Katoro Gold plc (Incorporated in England and Wales)
( Registration Number: 9306219)
Share code on AIM: KAT
ISIN: GB00BSNBL022
("Katoro" or "the Company")
Dated: 22 December 2020
Katoro Gold PLC ('Katoro' or the 'Company')
Financing, Business Update and TVR
Katoro Gold PLC (AIM: KAT), the gold and nickel exploration and development company, is pleased to announce that is has raised £960,000 (gross), through a placing and subscription of new ordinary shares at 2 pence per share (the 'Fundraise'), conditional to approval at a General Meeting ('GM') that will be held on or around 15 January 2021 to seek approval from shareholders to increase the Company's authorised share capital. The placing was completed by the Company's broker SI Capital.
Louis Coetzee, Executive Chairman of Katoro Gold plc commented: "Today's financing reinforces the working capital of the Company at a highly important time in our development.
"In the context of the financing challenges faced by many companies with the impact of COVID-19, we are pleased to be able to demonstrate to our shareholders that the Company has bolstered its working capital position with a placing that was oversubscribed by 37%. We are now confidently moving forward towards completing critical workstreams related to the Blyvoor Gold Project and ongoing exploration work on the Haneti nickel project.
"As a result of the significant advancement of the Blyvoor Gold Tailings Project and progress on the Haneti nickel exploration programme, our business continues to develop its interests productively and we look forward to keeping shareholders updated on this progress."

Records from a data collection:

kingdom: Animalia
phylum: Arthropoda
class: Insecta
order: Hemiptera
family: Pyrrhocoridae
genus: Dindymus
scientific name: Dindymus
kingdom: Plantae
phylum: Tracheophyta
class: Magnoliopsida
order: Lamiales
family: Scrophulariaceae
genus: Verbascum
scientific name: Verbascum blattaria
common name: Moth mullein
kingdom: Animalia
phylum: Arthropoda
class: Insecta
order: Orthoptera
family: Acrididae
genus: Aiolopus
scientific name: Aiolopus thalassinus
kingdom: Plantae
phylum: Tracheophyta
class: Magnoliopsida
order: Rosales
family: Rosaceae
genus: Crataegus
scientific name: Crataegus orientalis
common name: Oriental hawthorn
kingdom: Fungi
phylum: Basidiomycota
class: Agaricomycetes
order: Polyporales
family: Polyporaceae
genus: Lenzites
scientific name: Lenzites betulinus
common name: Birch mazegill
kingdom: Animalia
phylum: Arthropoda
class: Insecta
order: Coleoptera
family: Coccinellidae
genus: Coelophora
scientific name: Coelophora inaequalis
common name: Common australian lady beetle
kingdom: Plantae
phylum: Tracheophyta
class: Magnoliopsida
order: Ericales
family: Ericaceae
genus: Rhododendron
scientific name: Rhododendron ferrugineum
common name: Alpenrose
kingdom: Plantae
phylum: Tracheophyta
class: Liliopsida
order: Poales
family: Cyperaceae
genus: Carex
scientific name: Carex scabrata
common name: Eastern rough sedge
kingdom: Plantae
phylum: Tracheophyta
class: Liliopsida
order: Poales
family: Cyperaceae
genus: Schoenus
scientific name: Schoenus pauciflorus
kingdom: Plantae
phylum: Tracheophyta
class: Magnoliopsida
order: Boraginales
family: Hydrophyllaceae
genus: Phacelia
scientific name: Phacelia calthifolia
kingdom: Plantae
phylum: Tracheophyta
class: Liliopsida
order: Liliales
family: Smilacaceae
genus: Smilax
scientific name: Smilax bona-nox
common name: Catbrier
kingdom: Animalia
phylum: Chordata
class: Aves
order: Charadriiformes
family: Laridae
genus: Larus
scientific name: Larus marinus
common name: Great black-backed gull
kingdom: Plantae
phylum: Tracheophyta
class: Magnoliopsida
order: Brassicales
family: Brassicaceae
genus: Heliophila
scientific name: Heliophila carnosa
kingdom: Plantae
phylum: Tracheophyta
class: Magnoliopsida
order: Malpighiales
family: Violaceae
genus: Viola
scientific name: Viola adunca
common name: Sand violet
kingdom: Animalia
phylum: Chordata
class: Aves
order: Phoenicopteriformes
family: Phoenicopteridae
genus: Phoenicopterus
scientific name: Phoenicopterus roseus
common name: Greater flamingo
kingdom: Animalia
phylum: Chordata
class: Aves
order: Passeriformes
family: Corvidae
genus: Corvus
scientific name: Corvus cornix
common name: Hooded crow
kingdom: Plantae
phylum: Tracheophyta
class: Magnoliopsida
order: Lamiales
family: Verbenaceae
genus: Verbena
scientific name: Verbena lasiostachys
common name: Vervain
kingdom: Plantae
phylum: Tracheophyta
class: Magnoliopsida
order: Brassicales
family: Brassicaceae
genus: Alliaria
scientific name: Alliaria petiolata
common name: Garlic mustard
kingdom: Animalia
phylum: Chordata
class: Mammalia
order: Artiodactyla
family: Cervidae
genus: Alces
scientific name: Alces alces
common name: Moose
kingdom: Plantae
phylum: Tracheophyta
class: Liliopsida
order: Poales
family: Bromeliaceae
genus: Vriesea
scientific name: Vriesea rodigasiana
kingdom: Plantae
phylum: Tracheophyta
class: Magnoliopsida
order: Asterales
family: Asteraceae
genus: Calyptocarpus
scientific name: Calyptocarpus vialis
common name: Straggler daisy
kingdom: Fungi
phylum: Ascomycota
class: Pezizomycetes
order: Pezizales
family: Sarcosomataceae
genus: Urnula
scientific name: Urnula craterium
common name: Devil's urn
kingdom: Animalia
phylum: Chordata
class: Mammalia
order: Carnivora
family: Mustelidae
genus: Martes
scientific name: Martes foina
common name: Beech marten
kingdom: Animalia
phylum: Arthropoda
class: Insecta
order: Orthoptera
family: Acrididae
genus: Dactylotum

TASKS TO CARRY OUT »
#1 Answer these questions from the Katoro Gold announcement:
(a) At what price per share were the new ordinary shares issued?
(b) Which broker completed the placing?
(c) By what percentage was the placing oversubscribed?
#2 Print the stretch of the Katoro Gold announcement from "( Registration Number: 9306219)" through "broker SI Capital.".

ANSWERS TO THIS EXERCISE »
#1
(a) 2 pence per share
(b) SI Capital
(c) 37%

#2
( Registration Number: 9306219)
Share code on AIM: KAT
ISIN: GB00BSNBL022
("Katoro" or "the Company")
Dated: 22 December 2020
Katoro Gold PLC ('Katoro' or the 'Company')
Financing, Business Update and TVR
Katoro Gold PLC (AIM: KAT), the gold and nickel exploration and development company, is pleased to announce that is has raised £960,000 (gross), through a placing and subscription of new ordinary shares at 2 pence per share (the 'Fundraise'), conditional to approval at a General Meeting ('GM') that will be held on or around 15 January 2021 to seek approval from shareholders to increase the Company's authorised share capital. The placing was completed by the Company's broker SI Capital.